• [Work request]
This task calls for copying each line below that contains "data".
────
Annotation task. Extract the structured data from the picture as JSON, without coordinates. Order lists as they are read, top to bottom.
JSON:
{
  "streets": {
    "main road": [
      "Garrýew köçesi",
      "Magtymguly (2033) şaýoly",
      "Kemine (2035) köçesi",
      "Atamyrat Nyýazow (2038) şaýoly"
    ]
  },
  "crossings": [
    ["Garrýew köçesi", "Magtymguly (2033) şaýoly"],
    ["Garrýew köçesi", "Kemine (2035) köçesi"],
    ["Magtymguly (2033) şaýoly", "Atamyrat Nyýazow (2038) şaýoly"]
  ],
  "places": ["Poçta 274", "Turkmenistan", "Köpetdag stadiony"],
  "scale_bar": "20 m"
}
────
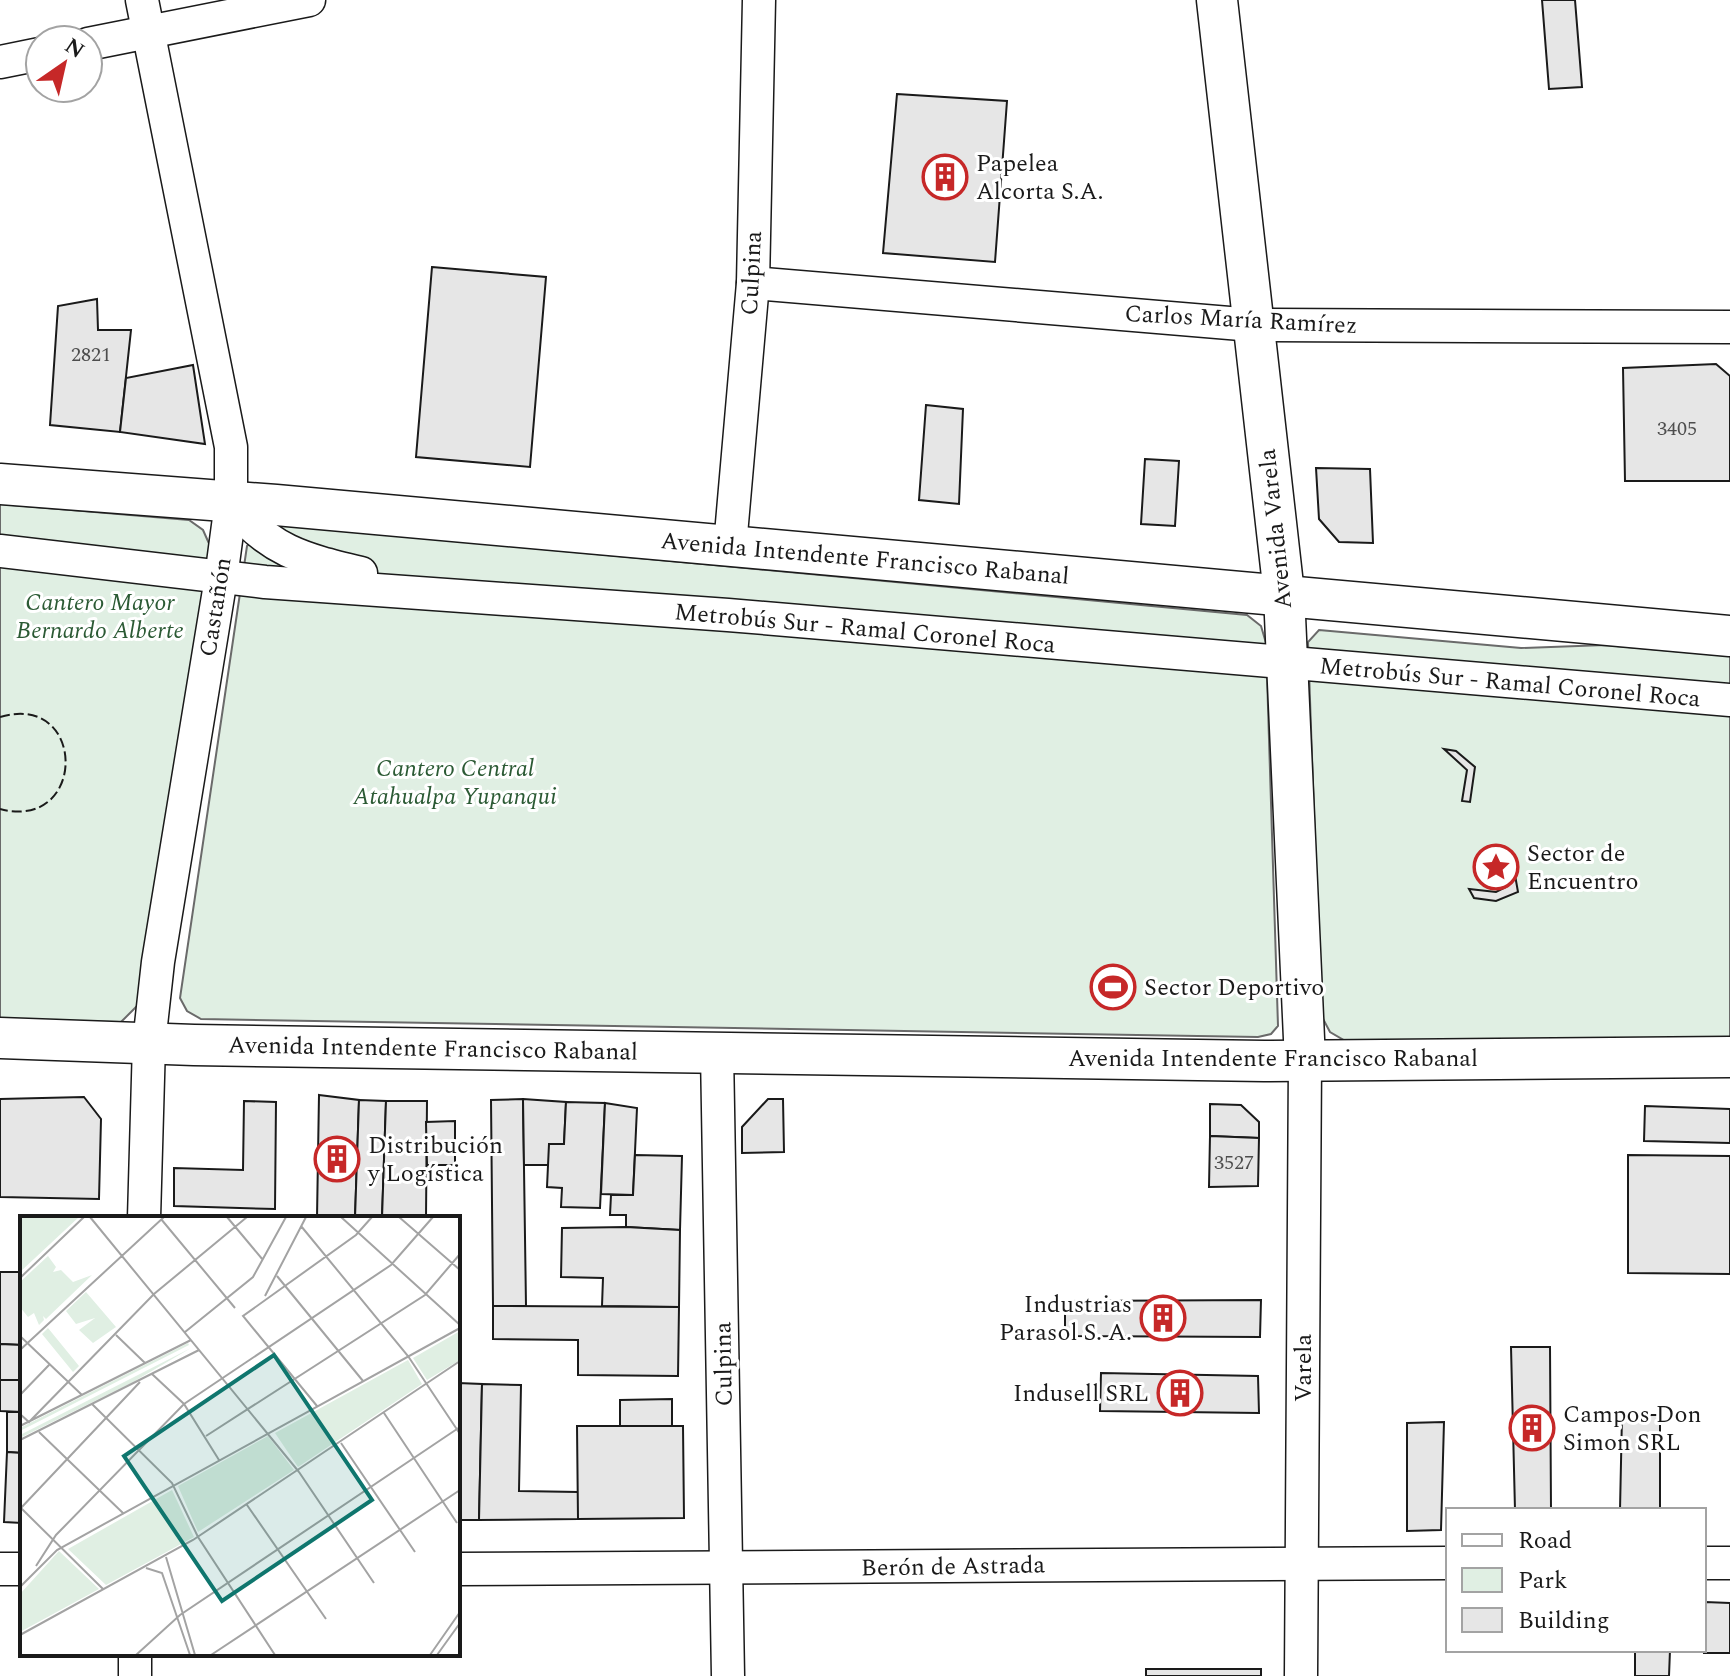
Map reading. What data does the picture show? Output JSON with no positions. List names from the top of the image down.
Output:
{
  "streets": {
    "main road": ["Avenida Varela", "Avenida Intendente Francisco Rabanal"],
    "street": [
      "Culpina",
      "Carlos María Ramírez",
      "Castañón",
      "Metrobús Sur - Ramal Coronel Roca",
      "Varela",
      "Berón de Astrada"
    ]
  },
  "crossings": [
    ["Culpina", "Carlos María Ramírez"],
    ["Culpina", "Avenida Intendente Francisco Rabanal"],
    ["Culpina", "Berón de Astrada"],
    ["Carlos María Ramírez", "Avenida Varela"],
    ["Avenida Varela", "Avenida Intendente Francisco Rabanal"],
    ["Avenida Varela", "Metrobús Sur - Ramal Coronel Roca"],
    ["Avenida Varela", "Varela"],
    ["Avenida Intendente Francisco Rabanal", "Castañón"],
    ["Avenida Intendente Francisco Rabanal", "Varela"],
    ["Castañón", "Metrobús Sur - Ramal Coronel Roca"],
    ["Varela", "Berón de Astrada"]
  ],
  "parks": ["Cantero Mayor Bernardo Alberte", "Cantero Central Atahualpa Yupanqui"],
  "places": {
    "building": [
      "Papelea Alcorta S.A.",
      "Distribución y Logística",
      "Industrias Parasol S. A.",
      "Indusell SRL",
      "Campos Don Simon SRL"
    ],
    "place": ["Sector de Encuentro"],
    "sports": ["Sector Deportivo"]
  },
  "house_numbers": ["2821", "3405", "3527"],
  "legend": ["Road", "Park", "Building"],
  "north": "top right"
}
────
• [Task response]
Annotation task. Extract the structured data from the picture as JSON, without coordinates. Order lists as they are read, top to bottom.
Map reading. What data does the picture show? Output JSON with no positions. List names from the top of the image down.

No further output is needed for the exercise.